Nilmani spent his early childhood in his maternal uncle's house. He attended the London Missionary School in Bhowanipore and later went to the Free Church Institution (now Scottish Church College). He, however, could not secure any job, apparently because of his poor handwriting. He, therefore, took admission in Roorkee Engineering College (now Indian Institute of Technology Roorkee) (then an affiliate of the University of Calcutta) and became the first Bengali to become a graduate engineer.

== Career ==
Nilmani started his career in the Ganges canal division. He then became the Assistant Architect of the Presidency Division. In 1858, at the young age of 30, he rose to the position of Assistant Engineer. He quit the government services over difference in opinion, and began a private practice. During his career as a freelance architect he designed some of the most magnificent mansions of 19th century Kolkata.

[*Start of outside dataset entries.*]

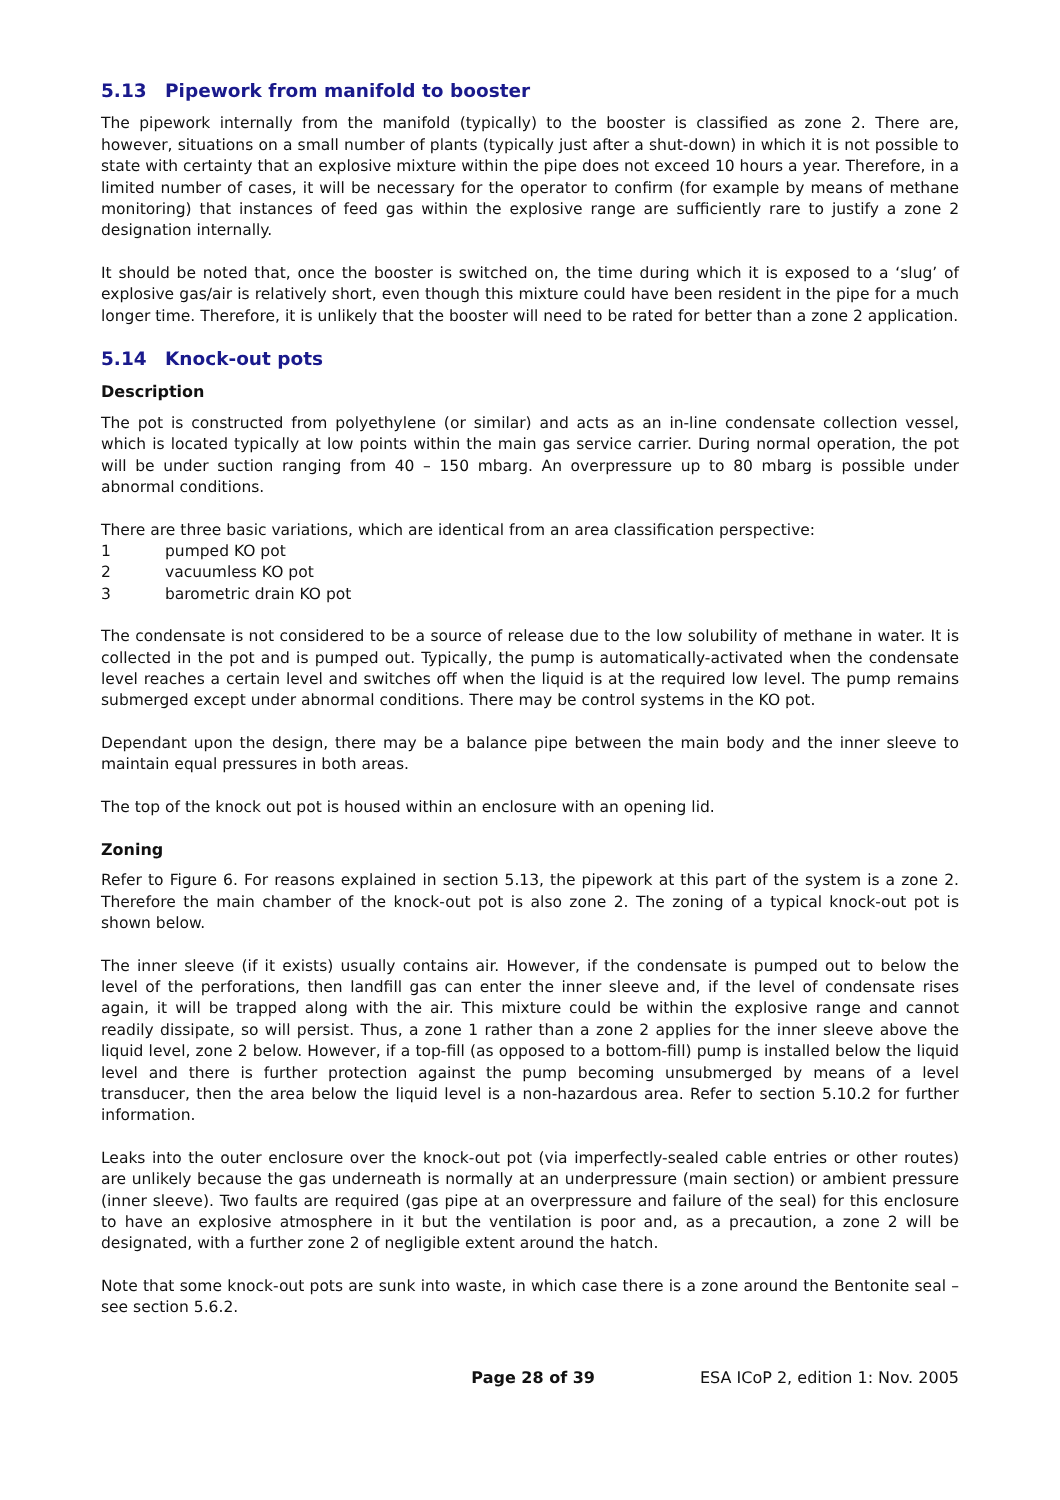5.13 Pipework from manifold to booster
The pipework internally from the manifold (typically) to the booster is classified as zone 2. There are, however, situations on a small number of plants (typically just after a shut-down) in which it is not possible to state with certainty that an explosive mixture within the pipe does not exceed 10 hours a year. Therefore, in a limited number of cases, it will be necessary for the operator to confirm (for example by means of methane monitoring) that instances of feed gas within the explosive range are sufficiently rare to justify a zone 2 designation internally.
It should be noted that, once the booster is switched on, the time during which it is exposed to a ‘slug’ of explosive gas/air is relatively short, even though this mixture could have been resident in the pipe for a much longer time. Therefore, it is unlikely that the booster will need to be rated for better than a zone 2 application.
5.14 Knock-out pots
Description
The pot is constructed from polyethylene (or similar) and acts as an in-line condensate collection vessel, which is located typically at low points within the main gas service carrier. During normal operation, the pot will be under suction ranging from 40 – 150 mbarg. An overpressure up to 80 mbarg is possible under abnormal conditions.
There are three basic variations, which are identical from an area classification perspective:
1 pumped KO pot
2 vacuumless KO pot
3 barometric drain KO pot
The condensate is not considered to be a source of release due to the low solubility of methane in water. It is collected in the pot and is pumped out. Typically, the pump is automatically-activated when the condensate level reaches a certain level and switches off when the liquid is at the required low level. The pump remains submerged except under abnormal conditions. There may be control systems in the KO pot.
Dependant upon the design, there may be a balance pipe between the main body and the inner sleeve to maintain equal pressures in both areas.
The top of the knock out pot is housed within an enclosure with an opening lid.
Zoning
Refer to Figure 6. For reasons explained in section 5.13, the pipework at this part of the system is a zone 2. Therefore the main chamber of the knock-out pot is also zone 2. The zoning of a typical knock-out pot is shown below.
The inner sleeve (if it exists) usually contains air. However, if the condensate is pumped out to below the level of the perforations, then landfill gas can enter the inner sleeve and, if the level of condensate rises again, it will be trapped along with the air. This mixture could be within the explosive range and cannot readily dissipate, so will persist. Thus, a zone 1 rather than a zone 2 applies for the inner sleeve above the liquid level, zone 2 below. However, if a top-fill (as opposed to a bottom-fill) pump is installed below the liquid level and there is further protection against the pump becoming unsubmerged by means of a level transducer, then the area below the liquid level is a non-hazardous area. Refer to section 5.10.2 for further information.
Leaks into the outer enclosure over the knock-out pot (via imperfectly-sealed cable entries or other routes) are unlikely because the gas underneath is normally at an underpressure (main section) or ambient pressure (inner sleeve). Two faults are required (gas pipe at an overpressure and failure of the seal) for this enclosure to have an explosive atmosphere in it but the ventilation is poor and, as a precaution, a zone 2 will be designated, with a further zone 2 of negligible extent around the hatch.
Note that some knock-out pots are sunk into waste, in which case there is a zone around the Bentonite seal – see section 5.6.2.
Page 28 of 39 ESA ICoP 2, edition 1: Nov. 2005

He designed the building of Sadharan Brahmo Samaj and Metropolitan Institution free of cost. He designed the building of Indian Association for the Cultivation of Science in Bowbazar not only free of cost, but himself donated one thousand rupees for the noble cause. He also designed the Basu Bati mansion in Baghbazar, Kirtichand Mitra's Mohun Bagan Villa, the palace of Jatindra Mohan Tagore and the Emarald Bower. He also designed the famous Jagannath chariot used in the Rathayatra of Mahesh. He also played a pioneering role behind the growth of Bengali settlement in Madhupur.

== Legacy ==
The Nilmani Row at Tallah, behind the R.G.Kar Hospital, is named after him.